Enunciado -> Según el texto sobre el guitarrista Paco Jarana en el Festival de Jerez, ¿por qué el trabajo de guitarristas como él pasa desapercibido para gran parte del público? Explícalo en una a tres oraciones.

XXIV Festival de Jerez

Alegato por la guitarra compositora

El guitarrista Paco Jarana, ayer en Paúl. El guitarrista Paco Jarana, ayer en Paúl.

El guitarrista Paco Jarana, ayer en Paúl. / Manuel Aranda

Desgraciadamente, a muchos guitarristas como Paco Jarana no se les reconoce la excelente labor que realizan a diario. Su trabajo pasa desapercibido para gran parte del público, que no reconoce lo complicado que es poner música a cualquier espectáculo. Evidentemente, sus compañeros sí que lo saben, como quedó patente ayer. No es habitual ver una sala repleta de tantos artistas para ver en directo a otro. Por algo será...

Lo cierto es que el guitarrista nazareno demostró en este ciclo Toca Toque, un acierto que año tras año siga teniendo su sitio en el Festival, que estamos ante un compositor y un ejecutor de primer grado.

En un ambiente distendido y recurriendo siempre al ingenio y a la ironía en cada una de sus intervenciones, Paco Jarana se ganó al público que casi llenaba la sala con un completísimo concierto en el que dio muestras de su técnica y capacidad creativa durante más de una hora.

Datos mostrados ->

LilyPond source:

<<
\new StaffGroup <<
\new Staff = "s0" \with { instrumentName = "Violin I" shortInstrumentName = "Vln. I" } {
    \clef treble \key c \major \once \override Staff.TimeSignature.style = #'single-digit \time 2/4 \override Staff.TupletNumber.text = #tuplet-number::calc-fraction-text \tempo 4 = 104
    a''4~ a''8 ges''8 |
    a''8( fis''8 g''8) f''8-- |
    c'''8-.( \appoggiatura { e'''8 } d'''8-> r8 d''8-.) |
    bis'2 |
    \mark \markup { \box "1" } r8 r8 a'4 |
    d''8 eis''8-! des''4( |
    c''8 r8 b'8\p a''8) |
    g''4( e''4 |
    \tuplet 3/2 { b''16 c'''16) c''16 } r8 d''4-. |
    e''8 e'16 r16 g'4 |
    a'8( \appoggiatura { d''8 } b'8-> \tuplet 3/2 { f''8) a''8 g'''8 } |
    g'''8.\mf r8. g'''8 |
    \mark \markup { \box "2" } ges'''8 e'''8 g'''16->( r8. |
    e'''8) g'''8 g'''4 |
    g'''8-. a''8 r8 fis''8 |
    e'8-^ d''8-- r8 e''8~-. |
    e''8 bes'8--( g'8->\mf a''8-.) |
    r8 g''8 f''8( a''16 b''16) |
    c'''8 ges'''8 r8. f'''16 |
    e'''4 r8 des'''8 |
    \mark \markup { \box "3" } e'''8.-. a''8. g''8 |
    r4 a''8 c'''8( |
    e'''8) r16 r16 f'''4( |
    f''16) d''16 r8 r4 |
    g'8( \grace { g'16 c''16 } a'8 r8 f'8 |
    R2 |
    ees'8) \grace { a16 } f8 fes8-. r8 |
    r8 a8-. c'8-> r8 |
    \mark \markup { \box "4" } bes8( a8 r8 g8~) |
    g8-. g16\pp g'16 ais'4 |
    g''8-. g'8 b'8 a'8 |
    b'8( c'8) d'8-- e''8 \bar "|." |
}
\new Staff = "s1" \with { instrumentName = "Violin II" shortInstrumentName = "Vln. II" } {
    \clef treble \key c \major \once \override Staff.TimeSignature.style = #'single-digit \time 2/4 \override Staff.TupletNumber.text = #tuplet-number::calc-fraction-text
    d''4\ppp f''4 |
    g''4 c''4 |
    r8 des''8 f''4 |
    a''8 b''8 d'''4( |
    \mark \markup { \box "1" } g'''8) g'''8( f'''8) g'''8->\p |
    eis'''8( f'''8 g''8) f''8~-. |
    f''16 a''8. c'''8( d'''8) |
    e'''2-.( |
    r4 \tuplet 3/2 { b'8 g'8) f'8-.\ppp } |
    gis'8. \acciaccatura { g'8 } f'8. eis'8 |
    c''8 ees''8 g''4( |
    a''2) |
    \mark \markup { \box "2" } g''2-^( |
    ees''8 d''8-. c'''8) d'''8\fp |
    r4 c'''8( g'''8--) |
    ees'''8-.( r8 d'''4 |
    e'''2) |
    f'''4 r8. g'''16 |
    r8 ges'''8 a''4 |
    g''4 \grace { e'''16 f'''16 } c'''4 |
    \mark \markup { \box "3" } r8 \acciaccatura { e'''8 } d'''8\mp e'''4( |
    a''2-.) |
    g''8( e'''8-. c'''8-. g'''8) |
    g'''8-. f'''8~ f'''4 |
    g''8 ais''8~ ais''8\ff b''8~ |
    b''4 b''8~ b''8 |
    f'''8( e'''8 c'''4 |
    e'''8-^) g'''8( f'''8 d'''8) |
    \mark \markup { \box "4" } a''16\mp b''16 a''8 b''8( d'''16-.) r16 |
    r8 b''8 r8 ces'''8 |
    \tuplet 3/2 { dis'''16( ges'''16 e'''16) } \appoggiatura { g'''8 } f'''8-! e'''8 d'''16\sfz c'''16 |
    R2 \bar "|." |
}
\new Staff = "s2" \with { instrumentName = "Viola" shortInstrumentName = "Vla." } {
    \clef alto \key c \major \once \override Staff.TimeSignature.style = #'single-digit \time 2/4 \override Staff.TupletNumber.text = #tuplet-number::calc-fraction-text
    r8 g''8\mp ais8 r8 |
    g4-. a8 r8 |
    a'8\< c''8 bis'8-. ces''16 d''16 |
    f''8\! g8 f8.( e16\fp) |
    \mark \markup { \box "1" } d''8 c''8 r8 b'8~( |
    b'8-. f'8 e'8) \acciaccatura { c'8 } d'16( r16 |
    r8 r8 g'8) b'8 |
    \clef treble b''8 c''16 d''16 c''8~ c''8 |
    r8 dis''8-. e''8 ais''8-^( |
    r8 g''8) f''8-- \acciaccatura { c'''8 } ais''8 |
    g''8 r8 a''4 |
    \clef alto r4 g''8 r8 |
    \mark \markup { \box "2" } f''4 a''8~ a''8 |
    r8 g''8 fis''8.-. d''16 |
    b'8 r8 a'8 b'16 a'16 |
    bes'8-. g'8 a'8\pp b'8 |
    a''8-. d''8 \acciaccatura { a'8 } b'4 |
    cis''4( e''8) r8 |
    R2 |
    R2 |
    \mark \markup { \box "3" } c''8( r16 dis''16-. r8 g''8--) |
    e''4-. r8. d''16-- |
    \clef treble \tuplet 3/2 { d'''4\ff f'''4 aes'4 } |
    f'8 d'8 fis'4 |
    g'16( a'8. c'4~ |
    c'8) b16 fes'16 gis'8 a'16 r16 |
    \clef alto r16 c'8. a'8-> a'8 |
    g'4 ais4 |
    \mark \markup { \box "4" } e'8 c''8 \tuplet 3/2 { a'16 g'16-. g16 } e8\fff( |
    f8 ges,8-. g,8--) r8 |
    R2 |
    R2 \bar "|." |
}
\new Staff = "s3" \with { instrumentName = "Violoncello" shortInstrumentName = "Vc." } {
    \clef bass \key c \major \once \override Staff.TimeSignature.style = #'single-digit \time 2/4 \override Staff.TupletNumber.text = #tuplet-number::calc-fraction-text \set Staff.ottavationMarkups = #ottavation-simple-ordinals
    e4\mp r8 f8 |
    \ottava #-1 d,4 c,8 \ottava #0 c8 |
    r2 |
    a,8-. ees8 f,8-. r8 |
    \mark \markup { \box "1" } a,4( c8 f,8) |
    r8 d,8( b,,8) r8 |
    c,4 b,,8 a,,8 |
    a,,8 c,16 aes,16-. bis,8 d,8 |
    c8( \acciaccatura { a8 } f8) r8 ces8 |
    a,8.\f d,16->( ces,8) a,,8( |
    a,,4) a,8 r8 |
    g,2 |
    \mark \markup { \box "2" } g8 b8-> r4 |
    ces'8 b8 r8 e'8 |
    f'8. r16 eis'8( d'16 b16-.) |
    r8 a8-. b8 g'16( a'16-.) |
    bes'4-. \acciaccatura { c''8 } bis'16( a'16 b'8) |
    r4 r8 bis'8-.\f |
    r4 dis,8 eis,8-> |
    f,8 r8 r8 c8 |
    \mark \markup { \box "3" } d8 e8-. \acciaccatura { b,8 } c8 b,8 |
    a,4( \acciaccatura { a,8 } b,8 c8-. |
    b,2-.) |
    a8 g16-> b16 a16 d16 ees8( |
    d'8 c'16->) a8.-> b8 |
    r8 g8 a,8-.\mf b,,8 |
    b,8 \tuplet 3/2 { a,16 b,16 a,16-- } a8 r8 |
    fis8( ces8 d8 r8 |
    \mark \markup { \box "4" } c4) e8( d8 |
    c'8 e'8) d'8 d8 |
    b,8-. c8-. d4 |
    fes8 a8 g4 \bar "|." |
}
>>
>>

Respuesta redactada -> El trabajo de guitarristas como Paco Jarana pasa desapercibido porque gran parte del público no reconoce lo complicado que es poner música a cualquier espectáculo.